::: 제공된 발췌문

Sequences & Recurrent Neural Networks

 

보통의 sequential dataset 구성

 

코드에서 사용된 dataframe

 

import numpy as np

def create_sequences(df, seq_length):
    xs, ys = [], []
    # Iterate over data indices
    for i in range(len(df) - seq_length):
      	# Define inputs
        x = df.iloc[i:(i+seq_length), 1]
        # Define target
        y = df.iloc[i+seq_length, 1]
        xs.append(x)
        ys.append(y)
    return np.array(xs), np.array(ys)

for문의 range : len(df) - seq_length까지만 진행되므로 반드시 seq_length 이상의 길이는 보존됨

 

Sequential Dataset

import torch
from torch.utils.data import TensorDataset

# Use create_sequences to create inputs and targets
X_train, y_train = create_sequences(train_data, seq_length=96)
print(X_train.shape, y_train.shape)

::::::

과제 목표>
위 시퀀스 데이터셋 발췌문에서 "import numpy as"부터 "return np.array(xs), np.array(ys)"까지 한 글자도 바꾸지 말고 옮겨 쓰세요.

::: 제시된 기록

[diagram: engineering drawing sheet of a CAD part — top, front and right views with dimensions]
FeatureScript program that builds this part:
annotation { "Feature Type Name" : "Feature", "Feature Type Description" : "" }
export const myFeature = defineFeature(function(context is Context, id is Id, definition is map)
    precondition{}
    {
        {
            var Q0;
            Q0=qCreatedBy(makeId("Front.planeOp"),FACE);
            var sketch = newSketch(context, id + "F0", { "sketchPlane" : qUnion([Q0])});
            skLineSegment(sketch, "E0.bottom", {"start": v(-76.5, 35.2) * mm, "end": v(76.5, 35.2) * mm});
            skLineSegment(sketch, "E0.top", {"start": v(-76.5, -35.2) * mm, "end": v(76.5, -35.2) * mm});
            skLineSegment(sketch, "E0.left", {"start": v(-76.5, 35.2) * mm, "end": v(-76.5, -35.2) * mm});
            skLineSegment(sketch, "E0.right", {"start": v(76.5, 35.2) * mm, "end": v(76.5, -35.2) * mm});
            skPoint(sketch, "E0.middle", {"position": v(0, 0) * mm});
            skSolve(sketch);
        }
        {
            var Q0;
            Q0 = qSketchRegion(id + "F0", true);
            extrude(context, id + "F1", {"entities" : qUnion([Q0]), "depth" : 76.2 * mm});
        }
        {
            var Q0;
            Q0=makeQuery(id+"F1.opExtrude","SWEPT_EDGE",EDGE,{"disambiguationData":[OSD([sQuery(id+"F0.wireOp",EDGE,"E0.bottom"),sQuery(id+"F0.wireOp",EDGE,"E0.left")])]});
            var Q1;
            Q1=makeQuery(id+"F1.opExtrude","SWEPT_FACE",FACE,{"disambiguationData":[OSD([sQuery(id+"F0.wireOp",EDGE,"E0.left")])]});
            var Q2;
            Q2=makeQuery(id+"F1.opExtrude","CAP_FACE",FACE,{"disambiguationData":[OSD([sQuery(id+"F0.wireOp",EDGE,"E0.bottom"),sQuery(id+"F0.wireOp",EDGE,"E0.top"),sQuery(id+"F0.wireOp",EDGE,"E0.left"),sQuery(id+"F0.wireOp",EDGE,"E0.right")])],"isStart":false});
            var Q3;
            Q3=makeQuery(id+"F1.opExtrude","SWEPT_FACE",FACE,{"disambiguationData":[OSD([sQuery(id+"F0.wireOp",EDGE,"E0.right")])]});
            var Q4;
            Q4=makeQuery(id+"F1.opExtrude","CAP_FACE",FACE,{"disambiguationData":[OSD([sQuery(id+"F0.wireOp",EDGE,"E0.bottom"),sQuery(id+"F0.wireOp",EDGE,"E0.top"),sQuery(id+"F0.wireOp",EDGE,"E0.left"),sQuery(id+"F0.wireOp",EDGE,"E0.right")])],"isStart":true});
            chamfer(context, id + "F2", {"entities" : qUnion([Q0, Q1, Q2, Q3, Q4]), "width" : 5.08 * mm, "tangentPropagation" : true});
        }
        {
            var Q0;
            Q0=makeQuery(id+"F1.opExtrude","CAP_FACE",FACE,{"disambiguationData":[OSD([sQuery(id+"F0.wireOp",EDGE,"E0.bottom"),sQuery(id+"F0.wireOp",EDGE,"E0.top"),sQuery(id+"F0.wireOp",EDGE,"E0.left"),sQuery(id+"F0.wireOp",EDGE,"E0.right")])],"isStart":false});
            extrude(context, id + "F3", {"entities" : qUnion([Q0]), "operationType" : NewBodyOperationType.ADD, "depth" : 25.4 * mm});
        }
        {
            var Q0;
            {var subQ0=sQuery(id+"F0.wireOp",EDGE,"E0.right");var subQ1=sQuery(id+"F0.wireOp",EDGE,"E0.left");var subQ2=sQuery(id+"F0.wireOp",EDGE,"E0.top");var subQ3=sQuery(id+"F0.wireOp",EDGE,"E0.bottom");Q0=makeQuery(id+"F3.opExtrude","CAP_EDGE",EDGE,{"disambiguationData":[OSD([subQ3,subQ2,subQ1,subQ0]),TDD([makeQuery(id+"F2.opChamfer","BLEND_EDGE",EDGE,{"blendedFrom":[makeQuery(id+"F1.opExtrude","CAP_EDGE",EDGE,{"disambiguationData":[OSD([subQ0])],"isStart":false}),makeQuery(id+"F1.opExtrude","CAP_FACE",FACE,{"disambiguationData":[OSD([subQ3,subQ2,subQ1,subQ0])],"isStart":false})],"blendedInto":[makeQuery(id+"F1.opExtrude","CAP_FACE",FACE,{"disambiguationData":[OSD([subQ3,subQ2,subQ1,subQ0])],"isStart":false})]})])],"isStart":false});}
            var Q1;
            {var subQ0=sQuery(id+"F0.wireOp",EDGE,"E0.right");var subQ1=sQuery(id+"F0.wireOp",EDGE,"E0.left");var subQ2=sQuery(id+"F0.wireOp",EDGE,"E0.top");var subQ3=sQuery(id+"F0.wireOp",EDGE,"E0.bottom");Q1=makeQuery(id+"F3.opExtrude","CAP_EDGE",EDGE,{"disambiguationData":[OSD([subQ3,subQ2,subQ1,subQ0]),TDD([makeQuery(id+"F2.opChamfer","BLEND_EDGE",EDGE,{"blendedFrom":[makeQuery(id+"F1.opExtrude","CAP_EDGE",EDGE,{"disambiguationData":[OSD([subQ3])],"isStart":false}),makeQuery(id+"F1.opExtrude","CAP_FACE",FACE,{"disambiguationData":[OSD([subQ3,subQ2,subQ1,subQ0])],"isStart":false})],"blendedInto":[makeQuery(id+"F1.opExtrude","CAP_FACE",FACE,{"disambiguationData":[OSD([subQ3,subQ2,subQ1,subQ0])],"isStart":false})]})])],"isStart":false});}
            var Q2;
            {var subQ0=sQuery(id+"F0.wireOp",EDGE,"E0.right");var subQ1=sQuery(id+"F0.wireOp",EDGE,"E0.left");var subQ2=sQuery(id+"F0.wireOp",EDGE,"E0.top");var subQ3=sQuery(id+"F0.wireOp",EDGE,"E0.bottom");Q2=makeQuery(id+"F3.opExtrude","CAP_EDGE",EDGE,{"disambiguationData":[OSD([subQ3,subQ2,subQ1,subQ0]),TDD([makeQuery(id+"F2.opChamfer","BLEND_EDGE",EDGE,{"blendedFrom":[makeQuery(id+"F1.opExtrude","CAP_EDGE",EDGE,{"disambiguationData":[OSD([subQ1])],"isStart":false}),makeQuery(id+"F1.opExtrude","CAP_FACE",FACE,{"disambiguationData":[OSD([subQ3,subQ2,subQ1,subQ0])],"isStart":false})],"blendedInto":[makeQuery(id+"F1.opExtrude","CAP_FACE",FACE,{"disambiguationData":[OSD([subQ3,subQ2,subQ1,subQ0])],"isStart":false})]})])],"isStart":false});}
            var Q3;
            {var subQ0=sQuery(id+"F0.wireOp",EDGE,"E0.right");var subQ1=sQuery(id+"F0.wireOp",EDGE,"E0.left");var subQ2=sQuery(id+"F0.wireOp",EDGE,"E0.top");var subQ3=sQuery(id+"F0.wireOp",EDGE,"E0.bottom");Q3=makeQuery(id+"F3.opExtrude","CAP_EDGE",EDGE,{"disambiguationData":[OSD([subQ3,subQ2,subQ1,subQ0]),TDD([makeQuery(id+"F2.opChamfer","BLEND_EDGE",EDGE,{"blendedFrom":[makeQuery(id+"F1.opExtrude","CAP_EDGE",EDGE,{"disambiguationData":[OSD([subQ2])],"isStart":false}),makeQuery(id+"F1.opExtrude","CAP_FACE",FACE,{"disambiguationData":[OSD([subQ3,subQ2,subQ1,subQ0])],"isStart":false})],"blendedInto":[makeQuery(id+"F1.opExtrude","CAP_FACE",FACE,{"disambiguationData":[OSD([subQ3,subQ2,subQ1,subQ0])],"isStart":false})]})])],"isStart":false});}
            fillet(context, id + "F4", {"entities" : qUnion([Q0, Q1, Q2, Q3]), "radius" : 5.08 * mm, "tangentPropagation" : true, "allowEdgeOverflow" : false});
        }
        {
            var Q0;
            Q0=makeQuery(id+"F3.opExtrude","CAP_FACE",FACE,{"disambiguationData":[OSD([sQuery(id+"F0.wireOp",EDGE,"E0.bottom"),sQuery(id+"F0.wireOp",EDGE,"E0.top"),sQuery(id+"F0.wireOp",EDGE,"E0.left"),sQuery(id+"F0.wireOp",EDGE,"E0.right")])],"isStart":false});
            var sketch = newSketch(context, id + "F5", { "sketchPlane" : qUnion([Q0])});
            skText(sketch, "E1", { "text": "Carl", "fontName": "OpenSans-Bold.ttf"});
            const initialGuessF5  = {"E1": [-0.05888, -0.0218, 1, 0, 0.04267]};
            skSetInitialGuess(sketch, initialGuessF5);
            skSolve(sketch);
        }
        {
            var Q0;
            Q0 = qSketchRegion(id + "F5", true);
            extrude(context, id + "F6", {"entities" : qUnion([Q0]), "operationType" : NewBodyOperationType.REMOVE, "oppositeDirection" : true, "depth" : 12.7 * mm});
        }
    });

::::::

답변>
import numpy as np

def create_sequences(df, seq_length):
    xs, ys = [], []
    # Iterate over data indices
    for i in range(len(df) - seq_length):
      	# Define inputs
        x = df.iloc[i:(i+seq_length), 1]
        # Define target
        y = df.iloc[i+seq_length, 1]
        xs.append(x)
        ys.append(y)
    return np.array(xs), np.array(ys)